:: VORGEGEBENER TEXT ::

Gothic - Darker Stories (Hrsg. Boris Koch)

Beltz und Gelberg (Februar 2010)
Taschenbuch, 272 Seiten, 8,95 EUR
ISBN: 978-3-407-74205-6

Genre: düstere Phantastik-Anthologie


Zum Inhalt

Es wird immer wieder Nacht:
Darker Stories - noch düsterer, romantischer und schwärzer ...
Sehnsüchtiges Verlangen nach Unsterblichkeit, bedrohliche Schemen in der Nacht, blankes Entsetzen in verlassenen Gemäuern ...

Nach dem großen Erfolg des ersten Bandes jetzt 20 neue wohlig-düstere Gothic-Stories, um schaurige Kreaturen der Finsternis, tödliche Liebe, Geistererscheinungen, mysteriöse Rituale oder die Angst vor der Dunkelheit: Markus Heitz, Jörg Kleudgen, Maike Hallmann, Christian von Aster, Christoph Hardebusch, Sylvia Ebert sowie 14 weitere namhafte Autoren aus der Gothic- und Fantasy-Szene beschreiten aufs Neue den Weg in die Dunkelheit.

:::
:: BEREITGESTELLTE ANGABEN ::

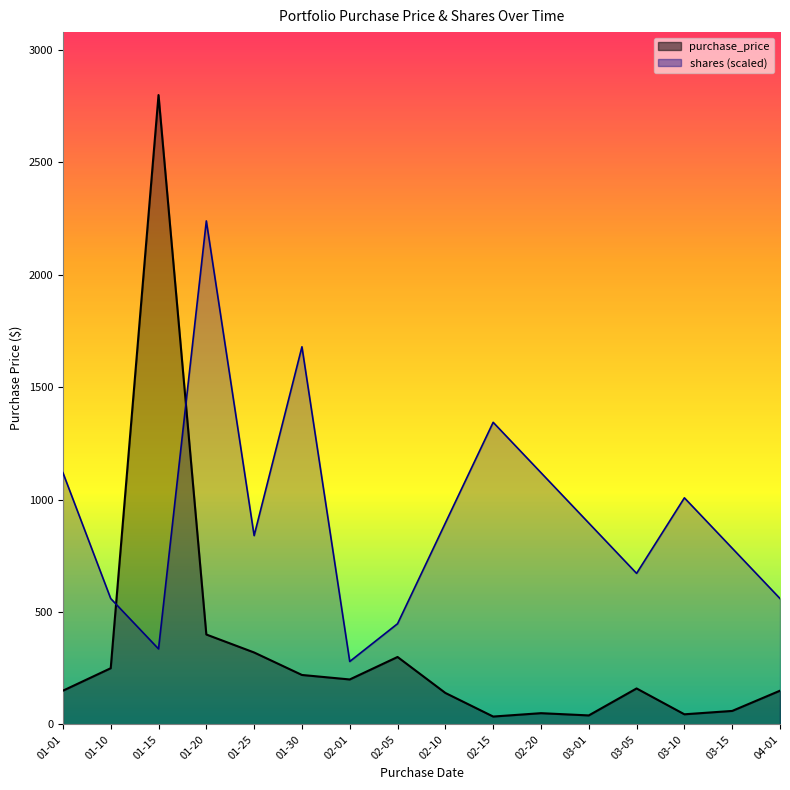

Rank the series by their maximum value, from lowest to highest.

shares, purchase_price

:::
:: BEREITGESTELLTE ANGABEN ::

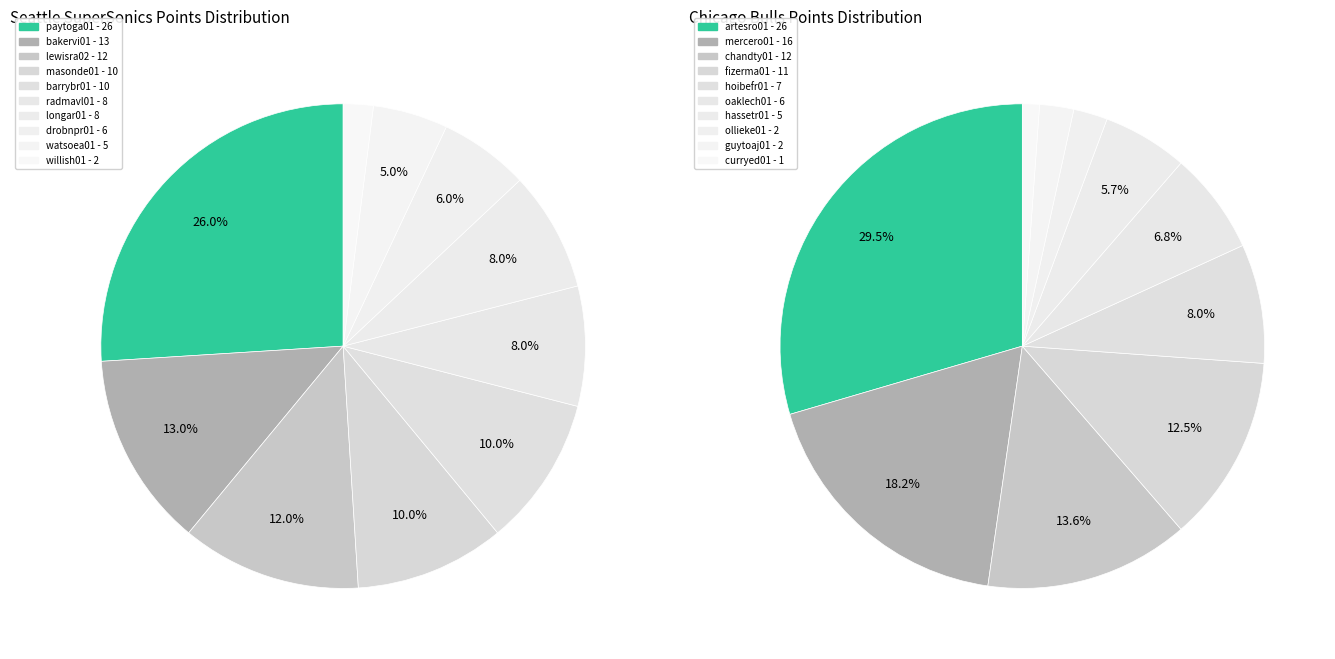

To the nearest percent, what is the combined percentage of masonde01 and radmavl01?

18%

:::

■ AUFGABE ■
Kannst du aus dem vorgegebenen Text den Abschnitt von „Taschenbuch, 272 Seiten, 8,95“ bis „und schwärzer ...“ wortgetreu abschreiben?

■ GELÖSTE AUFGABE ■
Taschenbuch, 272 Seiten, 8,95 EUR
ISBN: 978-3-407-74205-6

Genre: düstere Phantastik-Anthologie


Zum Inhalt

Es wird immer wieder Nacht:
Darker Stories - noch düsterer, romantischer und schwärzer ...